* What you are asked to do: The records follow. Print, word for word, the first line through the "encontra em sua fase final, tanto de" line.

[Source data]

Start of Block

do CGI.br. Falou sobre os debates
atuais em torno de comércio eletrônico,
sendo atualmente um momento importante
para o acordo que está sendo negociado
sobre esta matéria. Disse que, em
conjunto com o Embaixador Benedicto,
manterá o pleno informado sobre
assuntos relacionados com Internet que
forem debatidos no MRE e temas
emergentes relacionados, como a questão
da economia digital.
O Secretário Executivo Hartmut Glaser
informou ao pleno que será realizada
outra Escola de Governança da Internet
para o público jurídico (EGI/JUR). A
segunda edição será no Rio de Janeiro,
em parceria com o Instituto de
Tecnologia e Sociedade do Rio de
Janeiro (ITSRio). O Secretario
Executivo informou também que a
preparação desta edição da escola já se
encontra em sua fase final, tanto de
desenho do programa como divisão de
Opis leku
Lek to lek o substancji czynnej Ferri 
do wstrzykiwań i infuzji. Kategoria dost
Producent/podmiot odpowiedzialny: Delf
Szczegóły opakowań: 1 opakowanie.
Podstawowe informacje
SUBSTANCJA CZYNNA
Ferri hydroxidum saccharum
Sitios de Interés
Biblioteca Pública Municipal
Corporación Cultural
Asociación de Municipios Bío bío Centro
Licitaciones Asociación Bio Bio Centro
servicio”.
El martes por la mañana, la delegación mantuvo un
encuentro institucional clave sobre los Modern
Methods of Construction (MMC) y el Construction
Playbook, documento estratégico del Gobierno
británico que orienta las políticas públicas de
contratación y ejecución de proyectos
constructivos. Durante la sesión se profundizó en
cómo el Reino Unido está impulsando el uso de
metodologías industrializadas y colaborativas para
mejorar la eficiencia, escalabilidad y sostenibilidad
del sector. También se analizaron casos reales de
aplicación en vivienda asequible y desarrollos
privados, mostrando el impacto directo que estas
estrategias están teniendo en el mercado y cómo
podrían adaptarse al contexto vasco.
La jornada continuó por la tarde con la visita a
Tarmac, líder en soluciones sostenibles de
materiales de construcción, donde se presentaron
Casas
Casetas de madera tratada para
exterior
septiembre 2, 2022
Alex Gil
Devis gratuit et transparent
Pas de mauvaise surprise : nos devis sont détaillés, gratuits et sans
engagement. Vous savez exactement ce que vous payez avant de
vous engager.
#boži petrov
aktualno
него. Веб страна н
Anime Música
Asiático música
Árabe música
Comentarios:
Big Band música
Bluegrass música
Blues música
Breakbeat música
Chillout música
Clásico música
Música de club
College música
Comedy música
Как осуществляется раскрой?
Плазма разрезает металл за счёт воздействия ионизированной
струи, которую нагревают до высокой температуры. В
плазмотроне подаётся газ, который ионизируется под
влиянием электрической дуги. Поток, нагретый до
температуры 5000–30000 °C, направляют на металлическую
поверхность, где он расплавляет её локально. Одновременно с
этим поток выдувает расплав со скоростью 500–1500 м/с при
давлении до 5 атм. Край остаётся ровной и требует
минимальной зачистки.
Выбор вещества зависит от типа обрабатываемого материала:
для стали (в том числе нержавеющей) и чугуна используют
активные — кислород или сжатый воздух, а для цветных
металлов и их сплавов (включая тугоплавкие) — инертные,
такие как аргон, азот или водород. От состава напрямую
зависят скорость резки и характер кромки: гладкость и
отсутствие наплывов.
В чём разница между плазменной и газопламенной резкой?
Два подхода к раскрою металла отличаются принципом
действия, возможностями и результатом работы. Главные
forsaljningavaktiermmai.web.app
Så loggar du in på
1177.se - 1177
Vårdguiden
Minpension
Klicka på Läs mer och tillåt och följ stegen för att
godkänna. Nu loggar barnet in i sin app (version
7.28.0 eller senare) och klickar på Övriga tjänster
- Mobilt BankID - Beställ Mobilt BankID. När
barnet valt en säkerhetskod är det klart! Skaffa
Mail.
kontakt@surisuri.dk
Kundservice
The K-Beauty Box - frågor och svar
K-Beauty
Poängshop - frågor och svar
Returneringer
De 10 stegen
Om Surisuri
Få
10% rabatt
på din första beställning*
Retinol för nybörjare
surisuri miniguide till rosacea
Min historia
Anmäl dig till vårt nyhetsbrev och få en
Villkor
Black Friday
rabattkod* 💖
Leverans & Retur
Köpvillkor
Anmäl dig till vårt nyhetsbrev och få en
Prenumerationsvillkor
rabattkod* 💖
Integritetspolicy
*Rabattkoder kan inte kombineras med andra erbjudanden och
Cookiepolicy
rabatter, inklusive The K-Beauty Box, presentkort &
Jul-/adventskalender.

End of Block

* Result for this task:
do CGI.br. Falou sobre os debates
atuais em torno de comércio eletrônico,
sendo atualmente um momento importante
para o acordo que está sendo negociado
sobre esta matéria. Disse que, em
conjunto com o Embaixador Benedicto,
manterá o pleno informado sobre
assuntos relacionados com Internet que
forem debatidos no MRE e temas
emergentes relacionados, como a questão
da economia digital.
O Secretário Executivo Hartmut Glaser
informou ao pleno que será realizada
outra Escola de Governança da Internet
para o público jurídico (EGI/JUR). A
segunda edição será no Rio de Janeiro,
em parceria com o Instituto de
Tecnologia e Sociedade do Rio de
Janeiro (ITSRio). O Secretario
Executivo informou também que a
preparação desta edição da escola já se
encontra em sua fase final, tanto de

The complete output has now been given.